After Banks’ touchdown, Robbins hit Jonattan Mudd (Sr., WR) for a 46-yard completion in stride. The duo connected again a series later on a 33-yard pitch-and-catch down the sideline. But a false start and a holding penalty, respectively, pushed Minnesota Crookston out of scoring range.
“The muff on the kick return was a critical play, but there were some other things we gotta get cleaned up as well,” Dufner said. “It doesn't ever boil down to one play.”
So despite averaging over 10 yards per play in the second quarter, the Golden Eagles went into halftime wondering what could have been, rueing what was and desperately trying to figure out how to get it back.
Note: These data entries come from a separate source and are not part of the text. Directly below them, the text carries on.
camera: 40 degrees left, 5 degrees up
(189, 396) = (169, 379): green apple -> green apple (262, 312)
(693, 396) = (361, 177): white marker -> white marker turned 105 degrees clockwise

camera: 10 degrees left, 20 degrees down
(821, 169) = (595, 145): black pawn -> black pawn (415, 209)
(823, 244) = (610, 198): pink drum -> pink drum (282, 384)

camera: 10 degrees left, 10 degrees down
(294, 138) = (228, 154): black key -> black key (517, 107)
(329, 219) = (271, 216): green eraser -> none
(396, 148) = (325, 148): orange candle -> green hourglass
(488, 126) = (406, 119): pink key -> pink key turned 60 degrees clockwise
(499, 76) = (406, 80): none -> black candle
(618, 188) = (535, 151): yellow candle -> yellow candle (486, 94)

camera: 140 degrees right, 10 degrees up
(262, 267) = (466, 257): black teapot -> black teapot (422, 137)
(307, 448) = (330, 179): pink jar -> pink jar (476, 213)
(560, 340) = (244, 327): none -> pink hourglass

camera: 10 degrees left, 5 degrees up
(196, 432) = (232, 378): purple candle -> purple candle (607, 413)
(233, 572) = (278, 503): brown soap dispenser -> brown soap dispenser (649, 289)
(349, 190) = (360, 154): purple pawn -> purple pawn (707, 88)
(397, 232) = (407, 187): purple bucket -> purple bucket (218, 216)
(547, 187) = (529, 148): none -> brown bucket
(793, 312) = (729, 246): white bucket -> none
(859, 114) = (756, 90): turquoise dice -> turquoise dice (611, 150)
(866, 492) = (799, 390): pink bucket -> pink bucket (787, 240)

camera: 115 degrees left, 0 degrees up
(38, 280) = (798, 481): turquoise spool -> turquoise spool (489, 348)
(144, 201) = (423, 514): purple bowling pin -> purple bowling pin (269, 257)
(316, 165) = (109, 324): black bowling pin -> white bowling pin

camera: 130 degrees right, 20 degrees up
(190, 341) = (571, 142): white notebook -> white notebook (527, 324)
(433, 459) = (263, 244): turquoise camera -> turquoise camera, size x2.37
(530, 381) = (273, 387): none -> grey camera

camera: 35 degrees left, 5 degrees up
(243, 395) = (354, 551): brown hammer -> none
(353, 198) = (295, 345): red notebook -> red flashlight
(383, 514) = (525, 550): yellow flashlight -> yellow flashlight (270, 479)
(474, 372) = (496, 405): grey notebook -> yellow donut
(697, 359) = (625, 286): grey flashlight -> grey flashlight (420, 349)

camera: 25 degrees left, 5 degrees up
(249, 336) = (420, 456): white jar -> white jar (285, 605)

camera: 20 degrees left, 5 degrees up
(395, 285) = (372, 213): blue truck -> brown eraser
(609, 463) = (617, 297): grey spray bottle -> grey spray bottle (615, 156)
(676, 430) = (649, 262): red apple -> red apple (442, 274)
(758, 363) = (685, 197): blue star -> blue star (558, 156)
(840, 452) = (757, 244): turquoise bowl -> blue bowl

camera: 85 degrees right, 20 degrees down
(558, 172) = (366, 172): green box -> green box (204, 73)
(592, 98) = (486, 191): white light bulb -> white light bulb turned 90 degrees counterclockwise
They never did find it. Trautman, who completed 18-of-26 passes for 226 yards and three scores, seemingly couldn’t miss, while Isaiah Cherrier and Jack Anderson gashed Minnesota Crookston on the ground.
Recovering from an early Northern State touchdown, the Golden Eagles pulled back to 28-17 on a Jared McLemore field goal, thanks to another big play — Jalin Scott’s 45-yard pass to Mudd — but that was all they could manage.
Trautman hit Greg Lux on a perfectly-thrown back-shoulder fade to the end zone to make it a three-score game, and Scott missed Folz on fourth and goal with 14 minutes to go. At that point, it was all over but the shouting.
Minnesota Crookston’s 410 passing yards smashed a program record, as did Mudd’s 170 yards on eight catches. The Golden Eagles outgained the Wolves by 29 and gained 21 first downs, eight of which came in the final quarter. Their 467 yards were their most all season.
“We've been through ups and downs, but I never quit,” Mudd said. “Just go out there and control what I can control, that's all I can do.”
But those gaudy statistics weren’t enough to prevent another blowout loss. They made this one, however, a little different — a reminder of how even when so much is going so right, Minnesota Crookston is still so far away.